Florida TaxWatch President and CEO Dominic Calabro weighed in on the new report.
“While more research will be necessary to better understand how COVID-19 has impacted postsecondary training and education, it’s abundantly clear that Florida industries and institutions need to rethink the services they offer and expand opportunities for upskilling and reskilling – which could be particularly advantageous for sectors currently in high demand, like manufacturing, consumer services, and health care. A holistic approach to preparing young people and older adults alike for an ever-evolving economy and a workforce full of disruptions and displacement will be key, and Florida colleges will be at the forefront of that effort,” Calabro said.

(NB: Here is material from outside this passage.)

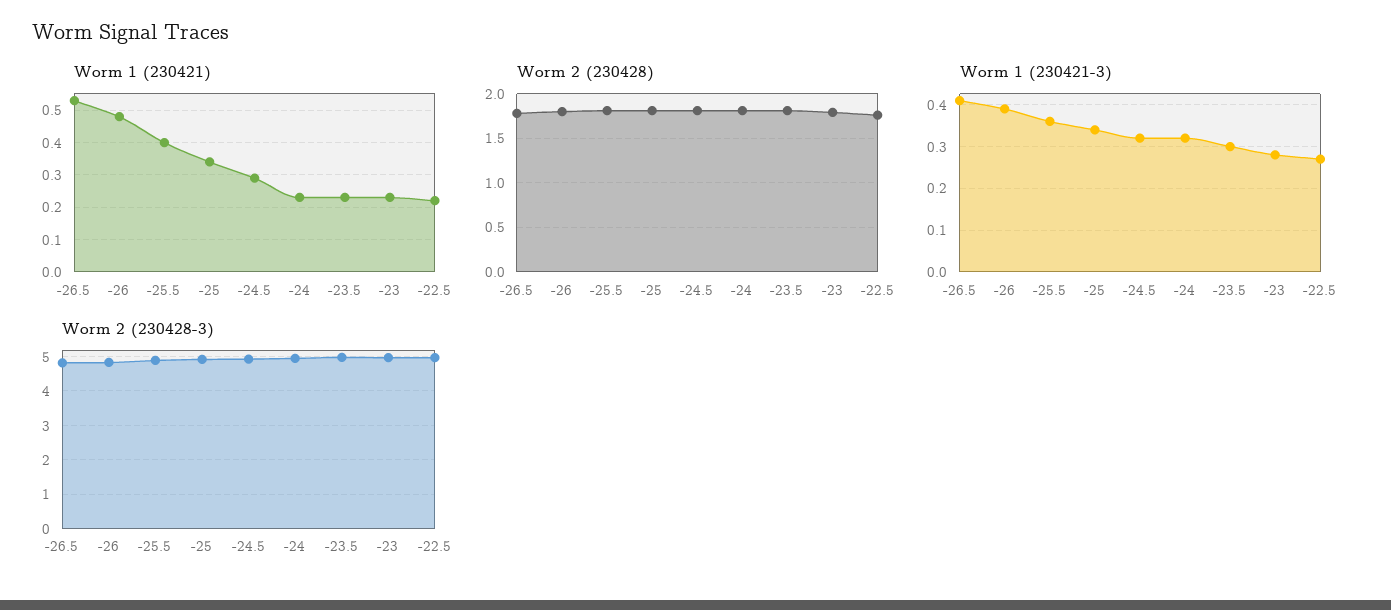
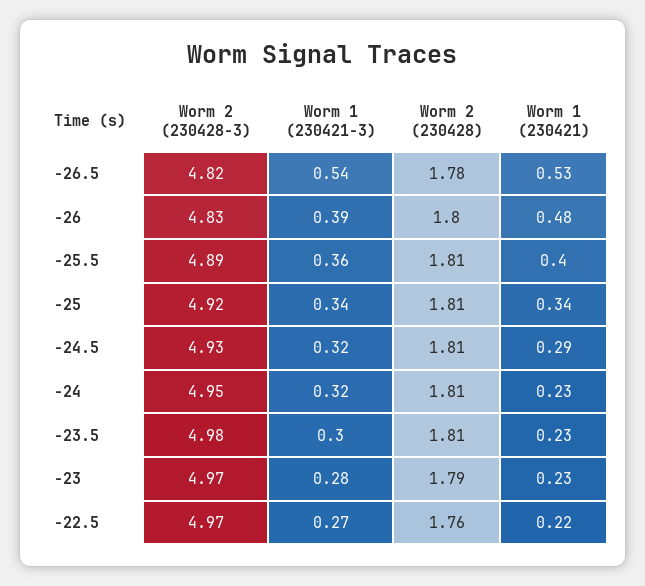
Worm 1 (230421-3), -26.5: 0.4 -> 0.54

According to the analysis, the pandemic resulted in an overall decrease in postsecondary attendance on both the national and state levels as health concerns abounded. Florida’s two-year public colleges faced especially sharp declines as students from predominantly low-income, first-generation backgrounds and workers seeking more advanced training failed to justify the costs and complexities of participating in remote learning while also dealing with employment difficulties.
Additionally, the report notes that this trend has several long-term ramifications for the state, as foregone learning reduces the likelihood of future educational attainment and lowers lifetime earning potential. Some studies , such as one from the Federal Reserve Bank of New York, even estimate that delaying college just one year because of COVID-19 may result in potential loss of $90,000 in lifetime earnings.
Though more subtle, the analysis states that another implication will be an increased demand for alternative or supplemental methods to complete postsecondary training, proposing upskilling, or enhancing existing skill sets with additional skills, and reskilling, learning a completely new skill set for a new role, as expedient and economically beneficial solutions. In fact, the World Economic Forum, in collaboration with PricewaterhouseCoopers, recently found that upskilling may boost U.S. Gross Domestic Product (GDP) by 3.7 percent by 2030.